Foi, assim, à distância, que pude ir acompanhando, em alguns momentos, a realização do Encontro Internacional das Equipas de Nossa Senhora, realizado no Santuário de Fátima, entre os dias 16 e 21 de julho. Um encontro que reuniu cerca de quatro mil casais, provenientes de 75 países, de vários continentes, casais que, com toda a certeza, não têm vidas perfeitas. No entanto, predispõem-se a fazer caminho de fé com outros casais, numa atitude de partilha, de confiança, de disponibilidade para caminhar, mas, sobretudo, melhorar. Melhorar na relação familiar, na entrega, na dedicação ao outro, na vivência do amor conjugal.

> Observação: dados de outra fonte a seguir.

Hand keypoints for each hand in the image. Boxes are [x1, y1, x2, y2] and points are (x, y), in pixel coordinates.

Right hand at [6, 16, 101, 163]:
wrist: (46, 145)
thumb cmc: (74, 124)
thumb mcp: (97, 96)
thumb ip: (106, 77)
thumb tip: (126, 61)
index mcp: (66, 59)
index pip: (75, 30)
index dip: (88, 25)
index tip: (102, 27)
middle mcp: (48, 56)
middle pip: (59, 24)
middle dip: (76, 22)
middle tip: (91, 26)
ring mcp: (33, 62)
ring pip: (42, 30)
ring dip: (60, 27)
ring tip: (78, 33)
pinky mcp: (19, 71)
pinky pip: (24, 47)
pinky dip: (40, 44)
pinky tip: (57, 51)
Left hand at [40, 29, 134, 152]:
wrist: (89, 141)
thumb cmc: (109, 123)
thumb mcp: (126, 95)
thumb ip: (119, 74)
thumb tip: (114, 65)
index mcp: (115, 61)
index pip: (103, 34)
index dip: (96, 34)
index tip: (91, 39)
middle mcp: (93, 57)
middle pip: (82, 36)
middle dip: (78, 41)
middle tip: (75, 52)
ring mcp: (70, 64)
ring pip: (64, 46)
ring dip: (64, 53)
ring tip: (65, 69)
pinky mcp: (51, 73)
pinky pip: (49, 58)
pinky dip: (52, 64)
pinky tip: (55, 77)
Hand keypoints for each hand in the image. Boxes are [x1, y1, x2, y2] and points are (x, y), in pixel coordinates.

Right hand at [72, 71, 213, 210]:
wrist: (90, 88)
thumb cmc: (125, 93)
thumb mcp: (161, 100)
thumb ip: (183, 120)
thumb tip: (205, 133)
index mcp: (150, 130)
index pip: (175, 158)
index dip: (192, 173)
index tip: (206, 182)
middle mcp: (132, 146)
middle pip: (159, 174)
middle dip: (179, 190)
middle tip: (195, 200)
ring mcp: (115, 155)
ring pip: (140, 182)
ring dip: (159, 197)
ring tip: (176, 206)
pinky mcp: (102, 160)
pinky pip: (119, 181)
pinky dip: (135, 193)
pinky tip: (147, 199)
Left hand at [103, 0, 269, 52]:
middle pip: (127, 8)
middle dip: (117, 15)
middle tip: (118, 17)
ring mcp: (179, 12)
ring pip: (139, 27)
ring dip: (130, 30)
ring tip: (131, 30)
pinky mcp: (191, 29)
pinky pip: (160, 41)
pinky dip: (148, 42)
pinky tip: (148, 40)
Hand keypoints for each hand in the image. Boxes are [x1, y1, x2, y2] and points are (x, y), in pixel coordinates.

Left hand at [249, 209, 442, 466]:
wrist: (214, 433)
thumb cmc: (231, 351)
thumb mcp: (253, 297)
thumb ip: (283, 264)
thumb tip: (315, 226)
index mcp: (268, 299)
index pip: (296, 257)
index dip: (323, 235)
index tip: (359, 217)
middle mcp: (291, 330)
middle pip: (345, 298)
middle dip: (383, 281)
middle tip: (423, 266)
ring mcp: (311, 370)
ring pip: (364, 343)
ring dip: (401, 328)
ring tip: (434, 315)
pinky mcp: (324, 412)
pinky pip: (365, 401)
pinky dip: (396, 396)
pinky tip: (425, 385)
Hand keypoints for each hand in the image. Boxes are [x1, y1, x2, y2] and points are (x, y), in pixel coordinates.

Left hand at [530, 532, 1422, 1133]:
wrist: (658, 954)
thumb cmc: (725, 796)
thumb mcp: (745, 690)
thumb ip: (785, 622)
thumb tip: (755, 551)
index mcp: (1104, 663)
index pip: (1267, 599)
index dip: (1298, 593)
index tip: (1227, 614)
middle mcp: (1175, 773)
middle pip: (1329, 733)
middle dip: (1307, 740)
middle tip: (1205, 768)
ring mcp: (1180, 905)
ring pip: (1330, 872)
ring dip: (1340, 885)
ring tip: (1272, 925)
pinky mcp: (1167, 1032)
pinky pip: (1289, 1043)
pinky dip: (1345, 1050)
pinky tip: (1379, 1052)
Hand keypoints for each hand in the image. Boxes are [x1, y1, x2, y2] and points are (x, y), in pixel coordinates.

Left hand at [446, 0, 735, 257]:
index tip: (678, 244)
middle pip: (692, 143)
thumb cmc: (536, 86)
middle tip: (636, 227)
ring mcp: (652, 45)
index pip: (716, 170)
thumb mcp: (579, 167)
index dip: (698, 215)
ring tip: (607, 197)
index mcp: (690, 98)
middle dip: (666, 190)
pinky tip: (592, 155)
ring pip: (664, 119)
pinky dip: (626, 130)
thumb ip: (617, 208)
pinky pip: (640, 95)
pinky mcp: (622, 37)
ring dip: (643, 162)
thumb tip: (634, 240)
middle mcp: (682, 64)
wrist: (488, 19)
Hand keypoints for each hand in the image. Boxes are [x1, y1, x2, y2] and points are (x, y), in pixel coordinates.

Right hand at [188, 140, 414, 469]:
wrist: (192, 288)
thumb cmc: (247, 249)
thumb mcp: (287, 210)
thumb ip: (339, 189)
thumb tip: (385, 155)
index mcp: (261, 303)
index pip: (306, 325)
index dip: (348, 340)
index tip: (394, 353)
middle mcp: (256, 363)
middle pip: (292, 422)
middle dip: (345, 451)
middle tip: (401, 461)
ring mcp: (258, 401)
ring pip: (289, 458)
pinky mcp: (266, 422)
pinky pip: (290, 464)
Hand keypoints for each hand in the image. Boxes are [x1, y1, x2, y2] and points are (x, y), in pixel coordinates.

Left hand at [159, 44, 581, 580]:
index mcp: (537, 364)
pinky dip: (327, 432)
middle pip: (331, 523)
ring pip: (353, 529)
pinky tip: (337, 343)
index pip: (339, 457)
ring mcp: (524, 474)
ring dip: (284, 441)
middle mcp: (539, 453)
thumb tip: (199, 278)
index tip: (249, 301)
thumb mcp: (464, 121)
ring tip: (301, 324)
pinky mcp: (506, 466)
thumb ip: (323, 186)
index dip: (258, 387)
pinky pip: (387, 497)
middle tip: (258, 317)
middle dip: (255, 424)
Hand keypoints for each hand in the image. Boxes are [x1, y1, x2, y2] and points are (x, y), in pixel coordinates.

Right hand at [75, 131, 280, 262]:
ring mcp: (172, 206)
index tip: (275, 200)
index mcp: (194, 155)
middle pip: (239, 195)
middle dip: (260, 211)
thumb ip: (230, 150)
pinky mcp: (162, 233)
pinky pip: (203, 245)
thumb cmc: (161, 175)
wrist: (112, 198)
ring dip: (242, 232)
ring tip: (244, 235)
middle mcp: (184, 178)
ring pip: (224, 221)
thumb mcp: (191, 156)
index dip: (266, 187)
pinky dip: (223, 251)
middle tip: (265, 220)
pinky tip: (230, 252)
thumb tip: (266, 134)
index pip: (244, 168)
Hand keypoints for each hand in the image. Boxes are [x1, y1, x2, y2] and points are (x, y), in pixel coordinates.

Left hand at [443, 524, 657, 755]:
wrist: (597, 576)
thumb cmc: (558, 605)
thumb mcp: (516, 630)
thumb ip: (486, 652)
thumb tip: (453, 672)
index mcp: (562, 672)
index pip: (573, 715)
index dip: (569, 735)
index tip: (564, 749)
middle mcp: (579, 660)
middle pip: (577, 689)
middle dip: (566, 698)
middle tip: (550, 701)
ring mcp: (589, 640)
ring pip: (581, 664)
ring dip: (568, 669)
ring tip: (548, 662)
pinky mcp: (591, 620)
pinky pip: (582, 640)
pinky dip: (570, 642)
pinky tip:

Serão esses casais melhores que os outros? Não! Também eles têm problemas, dificuldades, crises e, por vezes, também chegam à separação. No entanto, esta vivência das dificuldades tem o apoio de uma Equipa de casais, em retaguarda. Isto é, é importante que na vida não queiramos fazer o nosso caminho a sós, mesmo o familiar, mas sejamos capazes de pedir ajuda quando é preciso e de nos deixarmos ajudar para encontrar respostas, soluções ou simplesmente orientações para um discernimento.

Na conferência final deste Encontro Internacional, o Cardeal-Patriarca de Lisboa lembrou que “a frequência dos divórcios é mais sintoma do que causa, uma vez que deriva frequentemente de uniões pouco ou nada preparadas”. Significa isto que é preciso apoiar mais a preparação das uniões, e que nós, enquanto Igreja, precisamos ajudar mais à consciência do namoro e da responsabilidade da vida em casal, mas, sobretudo, do maior esclarecimento sobre o que significa ser Sinal, isto é ser Sacramento um para o outro.

Não podemos entender o querer defender a aliança celebrada como uma atitude conservadora. Há muitas situações dramáticas que levam à separação de um casal, e nesses casos precisamos de respeitar, em primeiro lugar, a dignidade da pessoa. Mas, por outro lado, também se percebe que em muitas situações não há consciência plena do que significa ‘fazer-se um’. Desiste-se facilmente e coloca-se de lado uma relação, uma vida, como se de uma peça de roupa usada se tratasse. Há casos e casos, mas felizes são, por isso, os que, mesmo com dificuldade, conservam o seu Matrimónio, porque vivem e testemunham o que significa o Amor.